Who among us hasn’t felt the life-tensions Leotta outlines in this poem?

The economical language of Chinese poet William Marr opens Section 2, “Shoes
New and Old”:

        with every step
        the pretentious
        new shoes
        at the memory
        the old

Profound truth contained within the device of understatement. Continuing with the
oriental forms, I identify with the “comfort” showcased in a haiku by Charlotte Di-

        Good Friday …
        walking to confession
        in worn shoes

Yes, worn shoes, how we need them to take our feet to the doorstep of the soul’s
deepest needs. Julie Sheldon imagines a centipede shopping for “New Shoes.” The
humor and vibrant visuals in this poem are captivating! For a practical take on the
value of shoes, I appreciated David J. Fitzgerald’s poem, “Benefit”:

        I walked a mile
        in another man’s shoe,
        wondering why my feet
        didn’t hurt.
        Of course they won’t,
        you silly person.
        He broke them in for you.
        You are reaping the
        the benefits of his journey.

I smile reading the poems in Section 3, “A Closet Full.” I often chide my wife for
the shoes she leaves laying around the house. I call them landmines. The abundance
of shoes and the things we do with them fill our lives with truth and joy. Shoes are
versatile, they represent a lifetime of memories, as Judith MK Kaufman observes:
there are Baby Booties, Mary Janes, Saddle Shoes, Sneakers, Penny Loafers, Little
Heels, and of course High Heels. Don’t miss the ending on this one.

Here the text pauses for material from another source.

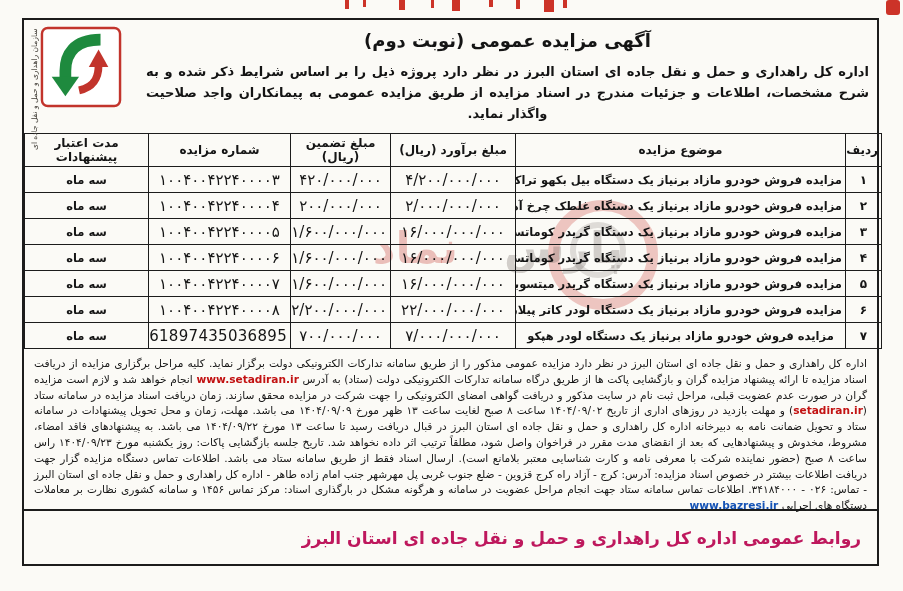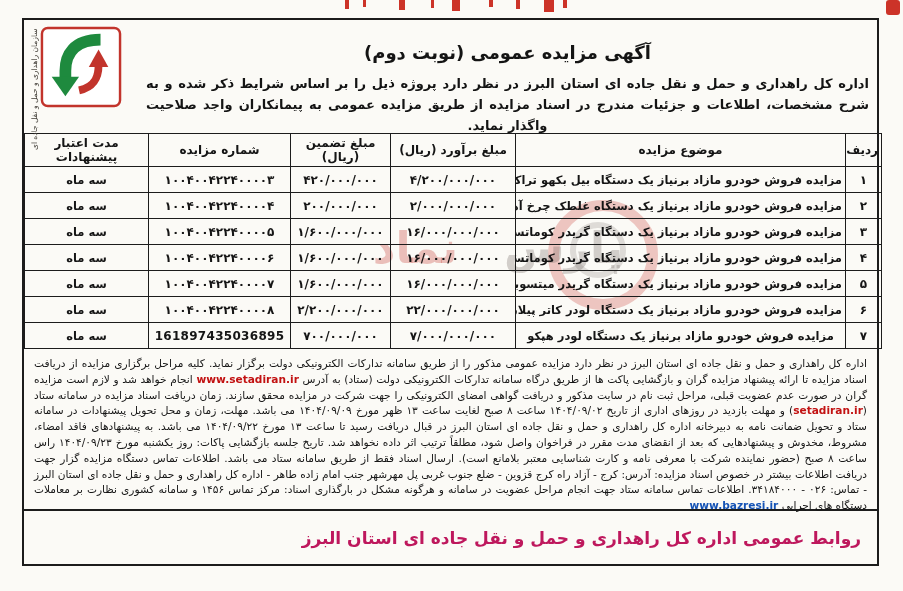"آگهی مزایده عمومی (نوبت دوم)" .ad-title { margin: 18px 0 10px -> 6px 0 10px }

Sliding into Section 4, “Fashion Statement,” readers encounter poems about old
blue pumps being washed out to sea, stilettos that blister heels, Doc Martens that
are “Bright and shiny, comfy but bulky.” There are “lost shoes,” shoes that define
Nancy Pelosi’s ability to “Command Congress,” black leather school shoes that
never get polished as a matter of principle. There are “frumpy” shoes, rental shoes
and shoes that transform life altogether. Is there anything that shoes can’t do?

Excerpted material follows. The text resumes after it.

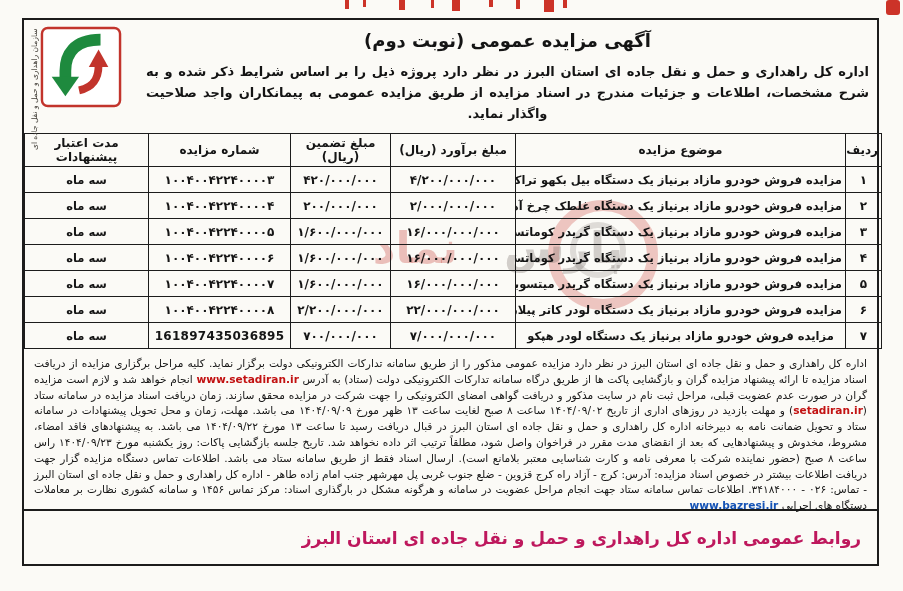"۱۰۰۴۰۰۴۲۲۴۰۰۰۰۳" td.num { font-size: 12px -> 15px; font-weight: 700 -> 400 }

While the foregoing question is wrapped in fun, Jennifer Dotson’s, “Pantoum for
Mrs. Hardcastle,” seems to anticipate a response:

        Putting on the costume changes the actress.
        The black shoes with pointed toes and fluted heels
        begin to alter my posture, my step, my gait.
        The corset tightens, straightening my spine.

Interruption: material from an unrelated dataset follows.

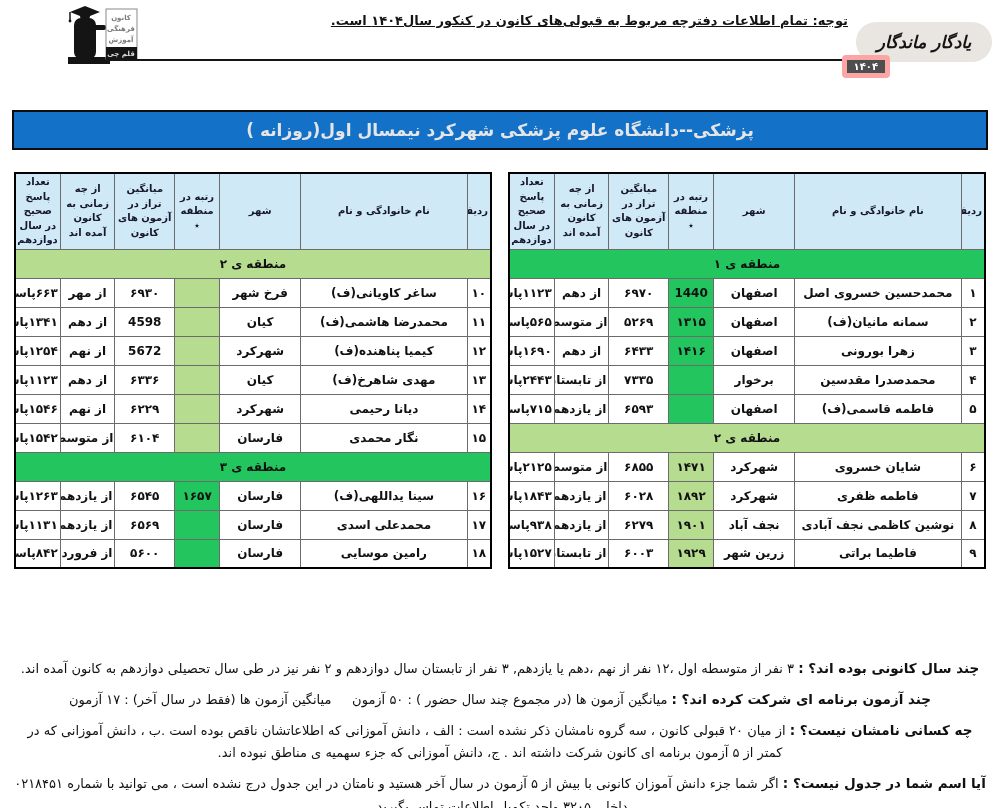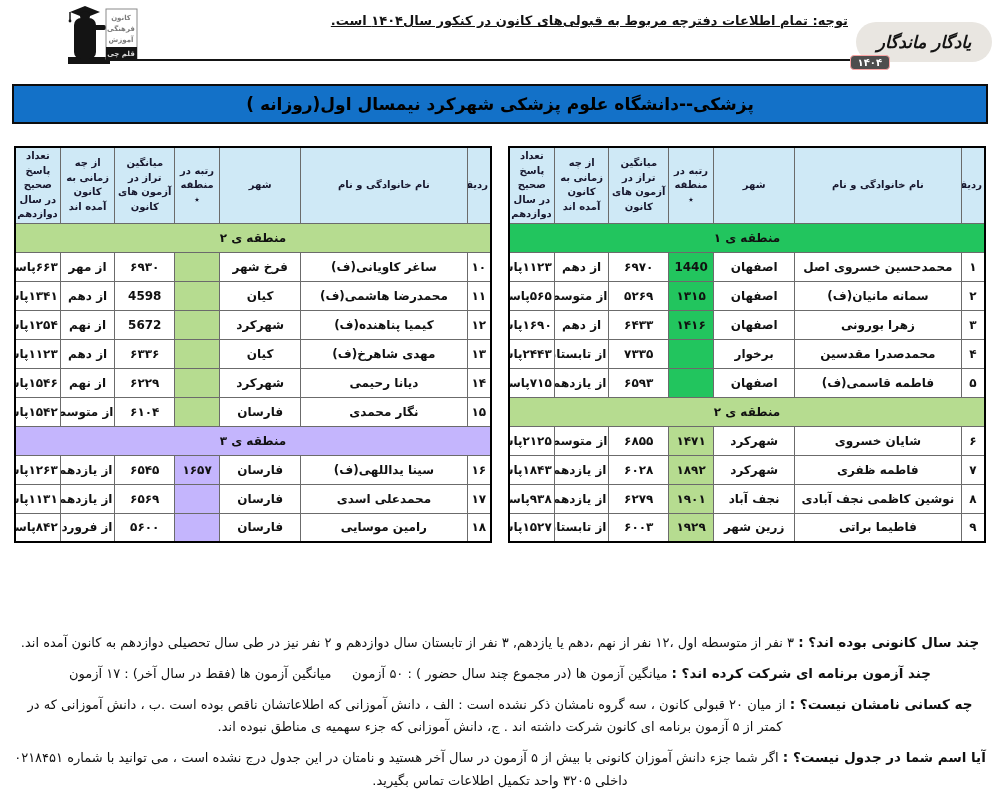"کانون" .header { height: 84px -> 110px }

        The black shoes with pointed toes and fluted heels
        are suggestive of the eighteenth century.
        The corset tightens, straightening my spine
        to become Lady Hardcastle in She Stoops to Conquer,

        Something suggestive of the eighteenth century.
        The wig towers above my brow with sculpted, powdered curls
        and I become Lady Hardcastle in She Stoops to Conquer.
        Contours of shadow and light make my features visible.

        The wig towering above my brow with sculpted, powdered curls,
        and my speech transforms to her British syllables.
        Contours of shadow and light make my features visible.
        A critic said my voice could summon dogs from afar.

        My speech transformed to her British syllables.
        My being altered—my posture, my step, my gait—
        a critic said my voice could summon dogs from afar.
        Putting on the costume changes the actress.

Note: Italics in the last line by the editor for emphasis.